> _TEXT FOR ANALYSIS_:
• • •

Then, I show you that it is empty by opening it. After this, there
are two boxes left, one of which contains the treasure.
I now let you change your selection before finally revealing where the
treasure is. The question is: does the option to change your selection matter?
Consider a dice-estimation example:
- Experiment: roll two dice and see if the face-up numbers add up
to 7.
- Objective: write a program to estimate the probability of
this event occuring.
- Key ideas:
- Each die has numbers { 1, 2, 3, 4, 5, 6 }.
- Write code to select one of these randomly.
- Get random value for each die.
- Add numbers to see if they total 7.
- Repeat many trials of this experiment.
- Report fraction of trials in which this event occurs.
- Sample Java code:
(source file)
public static void main (String[] argv)
{
// We will count the number of times our event of interest occurs.

• • •

> _DATA PROVIDED_:
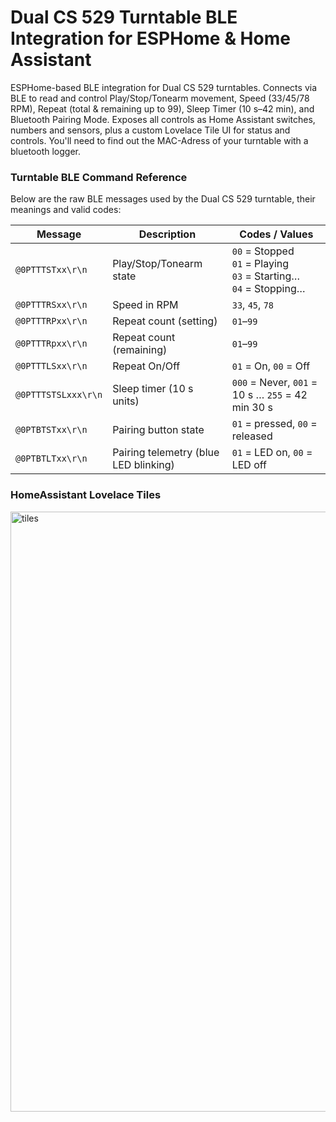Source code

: # Dual CS 529 Turntable BLE Integration for ESPHome & Home Assistant

ESPHome-based BLE integration for Dual CS 529 turntables. Connects via BLE to read and control Play/Stop/Tonearm movement, Speed (33/45/78 RPM), Repeat (total & remaining up to 99), Sleep Timer (10 s–42 min), and Bluetooth Pairing Mode. Exposes all controls as Home Assistant switches, numbers and sensors, plus a custom Lovelace Tile UI for status and controls. You'll need to find out the MAC-Adress of your turntable with a bluetooth logger.

### Turntable BLE Command Reference

Below are the raw BLE messages used by the Dual CS 529 turntable, their meanings and valid codes:

| Message                  | Description                              | Codes / Values                                                        |
|--------------------------|------------------------------------------|-----------------------------------------------------------------------|
| `@0PTTTSTxx\r\n`         | Play/Stop/Tonearm state                  | `00` = Stopped<br>`01` = Playing<br>`03` = Starting…<br>`04` = Stopping… |
| `@0PTTTRSxx\r\n`         | Speed in RPM                             | `33`, `45`, `78`                                                      |
| `@0PTTTRPxx\r\n`         | Repeat count (setting)                   | `01`–`99`                                                             |
| `@0PTTTRpxx\r\n`         | Repeat count (remaining)                 | `01`–`99`                                                             |
| `@0PTTTLSxx\r\n`         | Repeat On/Off                            | `01` = On, `00` = Off                                                 |
| `@0PTTTSTSLxxx\r\n`      | Sleep timer (10 s units)                 | `000` = Never, `001` = 10 s … `255` = 42 min 30 s                     |
| `@0PTBTSTxx\r\n`         | Pairing button state                     | `01` = pressed, `00` = released                                       |
| `@0PTBTLTxx\r\n`         | Pairing telemetry (blue LED blinking)    | `01` = LED on, `00` = LED off                                         |

### HomeAssistant Lovelace Tiles
<img width="960" alt="tiles" src="https://github.com/user-attachments/assets/5d92b000-f98f-4cb1-9ac5-59e09fee9ace" />
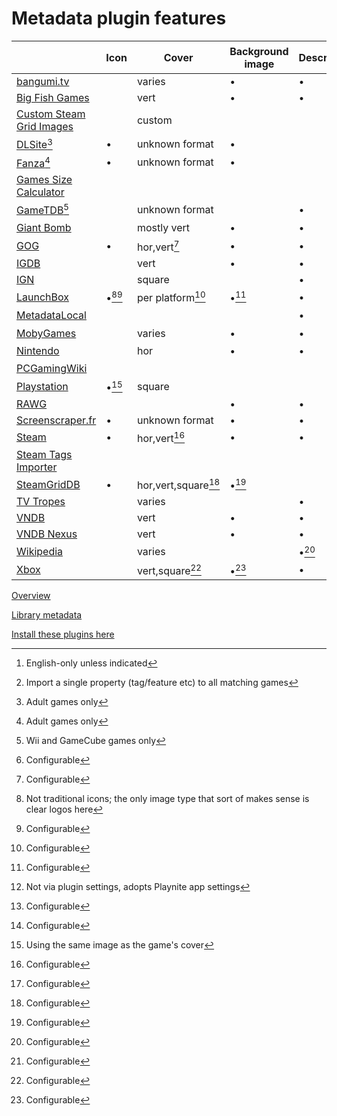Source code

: # Metadata plugin features

|                                                                                                                     | Icon      | Cover               | Background image | Description | Community score | Install size | Tags  | Language selection[^7] | Property import [^6] |
| ------------------------------------------------------------------------------------------------------------------- | --------- | ------------------- | ---------------- | ----------- | --------------- | ------------ | ----- | ---------------------- | -------------------- |
| [bangumi.tv](https://playnite.link/addons.html#Bangumi_fea02b9a-ab77-47e3-8fb1-6512c9261fbe)                        |           | varies              | •                | •           | •               |              | •     | Chinese                |                      |
| [Big Fish Games](https://playnite.link/addons.html#BigFishMetadata)                                                 |           | vert                | •                | •           | •               | •            |       | •                      |                      |
| [Custom Steam Grid Images](https://playnite.link/addons.html#CustomSteamCovers)                                     |           | custom              |                  |             |                 |              |       |                        |                      |
| [DLSite](https://playnite.link/addons.html#DLSiteMetadata)[^1]                                                      | •         | unknown format      | •                |             |                 |              | •     | Japanese               |                      |
| [Fanza](https://playnite.link/addons.html#FanzaMetadata)[^1]                                                        | •         | unknown format      | •                |             |                 |              | •     | Japanese               |                      |
| [Games Size Calculator](https://playnite.link/addons.html#GamesSizeCalculator_97cc59db-3f80-4852-8bfc-a80304f9efe9) |           |                     |                  |             |                 | •            |       |                        |                      |
| [GameTDB](https://playnite.link/addons.html#DolphinMetadata)[^2]                                                    |           | unknown format      |                  | •           |                 |              |       |                        |                      |
| [Giant Bomb](https://playnite.link/addons.html#GiantBombMetadata)                                                   |           | mostly vert         | •                | •           |                 |              | •[^4] |                        | •                    |
| [GOG](https://playnite.link/addons.html#GOGMetadata)                                                                | •         | hor,vert[^4]        | •                | •           | •               | •            | •     | •                      |                      |
| [IGDB](https://playnite.link/addons.html#IGDBMetadata_Builtin)                                                      |           | vert                | •                | •           | •               |              |       |                        |                      |
| [IGN](https://playnite.link/addons.html#IgnMetadata_6024e3a9-de7e-4848-9101-7a2f818e7e47)                           |           | square              |                  | •           |                 |              |       |                        |                      |
| [LaunchBox](https://playnite.link/addons.html#LaunchBoxMetadata)                                                    | •[^3][^4] | per platform[^4]    | •[^4]            | •           | •               |              |       |                        |                      |
| [MetadataLocal](https://playnite.link/addons.html#playnite-metadatalocal-plugin)                                    |           |                     |                  | •           |                 |              |       | •[^8]                  | •                    |
| [MobyGames](https://playnite.link/addons.html#MobyGamesMetadata)                                                    |           | varies              | •                | •           |                 |              | •[^4] |                        | •                    |
| [Nintendo](https://playnite.link/addons.html#NintendoMetadata)                                                      |           | hor                 | •                | •           |                 |              |       |                        |                      |
| [PCGamingWiki](https://playnite.link/addons.html#PCGamingWikiMetadata_c038558e-427b-4551-be4c-be7009ce5a8d)         |           |                     |                  |             |                 |              | •[^4] |                        |                      |
| [Playstation](https://playnite.link/addons.html#UniversalPSNMetadata)                                               | •[^5]     | square              |                  |             |                 |              |       |                        |                      |
| [RAWG](https://playnite.link/addons.html#RawgMetadata)                                                              |           |                     | •                | •           | •               |              | •     |                        |                      |
| [Screenscraper.fr](https://playnite.link/addons.html#ScreenScraperMetadata_7f06b81a-3271-44ee-a234-b32fc15c42f1)    | •         | unknown format      | •                | •           |                 |              |       |                        |                      |
| [Steam](https://playnite.link/addons.html#Universal_Steam_Metadata)                                                 | •         | hor,vert[^4]        | •                | •           | •               |              | •[^4] | •                      |                      |
| [Steam Tags Importer](https://playnite.link/addons.html#Steam_Tags_Importer_01b67948-33a1-42d5-bd39-e4e8a226d215)   |           |                     |                  |             |                 |              | •     |                        | •                    |
| [SteamGridDB](https://playnite.link/addons.html#SteamGridDB_Playnite_Metadata)                                      | •         | hor,vert,square[^4] | •[^4]            |             |                 |              |       |                        |                      |
| [TV Tropes](https://playnite.link/addons.html#TvTropesMetadata)                                                     |           | varies              |                  | •           |                 |              | •     |                        | •                    |
| [VNDB](https://playnite.link/addons.html#VNDBMetadata)                                                              |           | vert                | •                | •           | •               |              | •     |                        |                      |
| [VNDB Nexus](https://playnite.link/addons.html#VNDBNexus_39229206-1199-4fee-a014-e8478ea4cd77)                      |           | vert                | •                | •           | •               |              | •     |                        |                      |
| [Wikipedia](https://playnite.link/addons.html#WikipediaMetadata_6c1bdd62-77bf-4866-a264-11544508687c)               |           | varies              |                  | •[^4]       |                 |              | •[^4] |                        |                      |
| [Xbox](https://playnite.link/addons.html#XboxMetadata)                                                              |           | vert,square[^4]     | •[^4]            | •           | •               | •            |       |                        |                      |

[Overview](./README.md)

[Library metadata](./librarymetadata.md)

[Install these plugins here](https://playnite.link/addons.html)

[^1]: Adult games only
[^2]: Wii and GameCube games only
[^3]: Not traditional icons; the only image type that sort of makes sense is clear logos here
[^4]: Configurable
[^5]: Using the same image as the game's cover
[^6]: Import a single property (tag/feature etc) to all matching games
[^7]: English-only unless indicated
[^8]: Not via plugin settings, adopts Playnite app settings
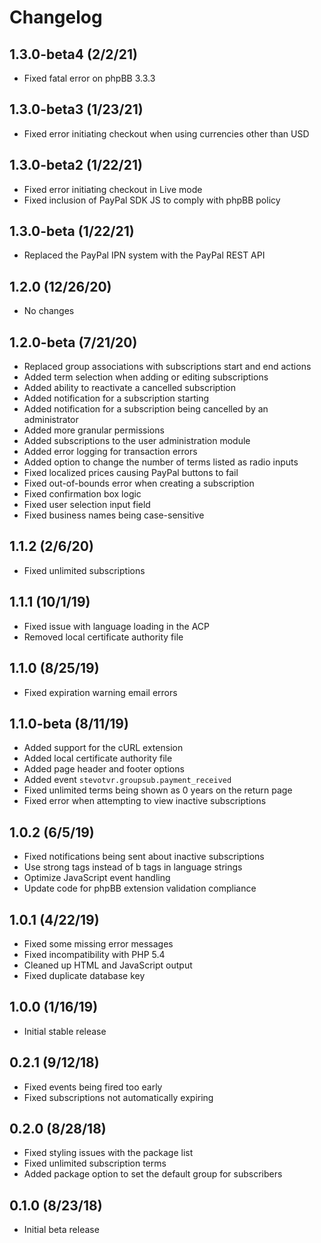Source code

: # Changelog

## 1.3.0-beta4 (2/2/21)

* Fixed fatal error on phpBB 3.3.3

## 1.3.0-beta3 (1/23/21)

* Fixed error initiating checkout when using currencies other than USD

## 1.3.0-beta2 (1/22/21)

* Fixed error initiating checkout in Live mode
* Fixed inclusion of PayPal SDK JS to comply with phpBB policy

## 1.3.0-beta (1/22/21)

* Replaced the PayPal IPN system with the PayPal REST API

## 1.2.0 (12/26/20)

* No changes

## 1.2.0-beta (7/21/20)

* Replaced group associations with subscriptions start and end actions
* Added term selection when adding or editing subscriptions
* Added ability to reactivate a cancelled subscription
* Added notification for a subscription starting
* Added notification for a subscription being cancelled by an administrator
* Added more granular permissions
* Added subscriptions to the user administration module
* Added error logging for transaction errors
* Added option to change the number of terms listed as radio inputs
* Fixed localized prices causing PayPal buttons to fail
* Fixed out-of-bounds error when creating a subscription
* Fixed confirmation box logic
* Fixed user selection input field
* Fixed business names being case-sensitive

## 1.1.2 (2/6/20)

* Fixed unlimited subscriptions

## 1.1.1 (10/1/19)

* Fixed issue with language loading in the ACP
* Removed local certificate authority file

## 1.1.0 (8/25/19)

* Fixed expiration warning email errors

## 1.1.0-beta (8/11/19)

* Added support for the cURL extension
* Added local certificate authority file
* Added page header and footer options
* Added event `stevotvr.groupsub.payment_received`
* Fixed unlimited terms being shown as 0 years on the return page
* Fixed error when attempting to view inactive subscriptions

## 1.0.2 (6/5/19)

* Fixed notifications being sent about inactive subscriptions
* Use strong tags instead of b tags in language strings
* Optimize JavaScript event handling
* Update code for phpBB extension validation compliance

## 1.0.1 (4/22/19)

* Fixed some missing error messages
* Fixed incompatibility with PHP 5.4
* Cleaned up HTML and JavaScript output
* Fixed duplicate database key

## 1.0.0 (1/16/19)

* Initial stable release

## 0.2.1 (9/12/18)

* Fixed events being fired too early
* Fixed subscriptions not automatically expiring

## 0.2.0 (8/28/18)

* Fixed styling issues with the package list
* Fixed unlimited subscription terms
* Added package option to set the default group for subscribers

## 0.1.0 (8/23/18)

* Initial beta release
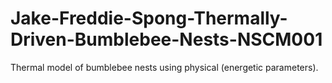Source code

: # Jake-Freddie-Spong-Thermally-Driven-Bumblebee-Nests-NSCM001

Thermal model of bumblebee nests using physical (energetic parameters).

• • •

> _WHAT TO DO_:
Rewrite the stretch of the dice-estimation passage from "Consider a dice-estimation" through "they total 7.", putting "cube" wherever "die" appears. None of the data is needed for this.

> _YOUR RESPONSE_:
Consider a dice-estimation example:
- Experiment: roll two dice and see if the face-up numbers add up
to 7.
- Objective: write a program to estimate the probability of
this event occuring.
- Key ideas:
- Each cube has numbers { 1, 2, 3, 4, 5, 6 }.
- Write code to select one of these randomly.
- Get random value for each cube.
- Add numbers to see if they total 7.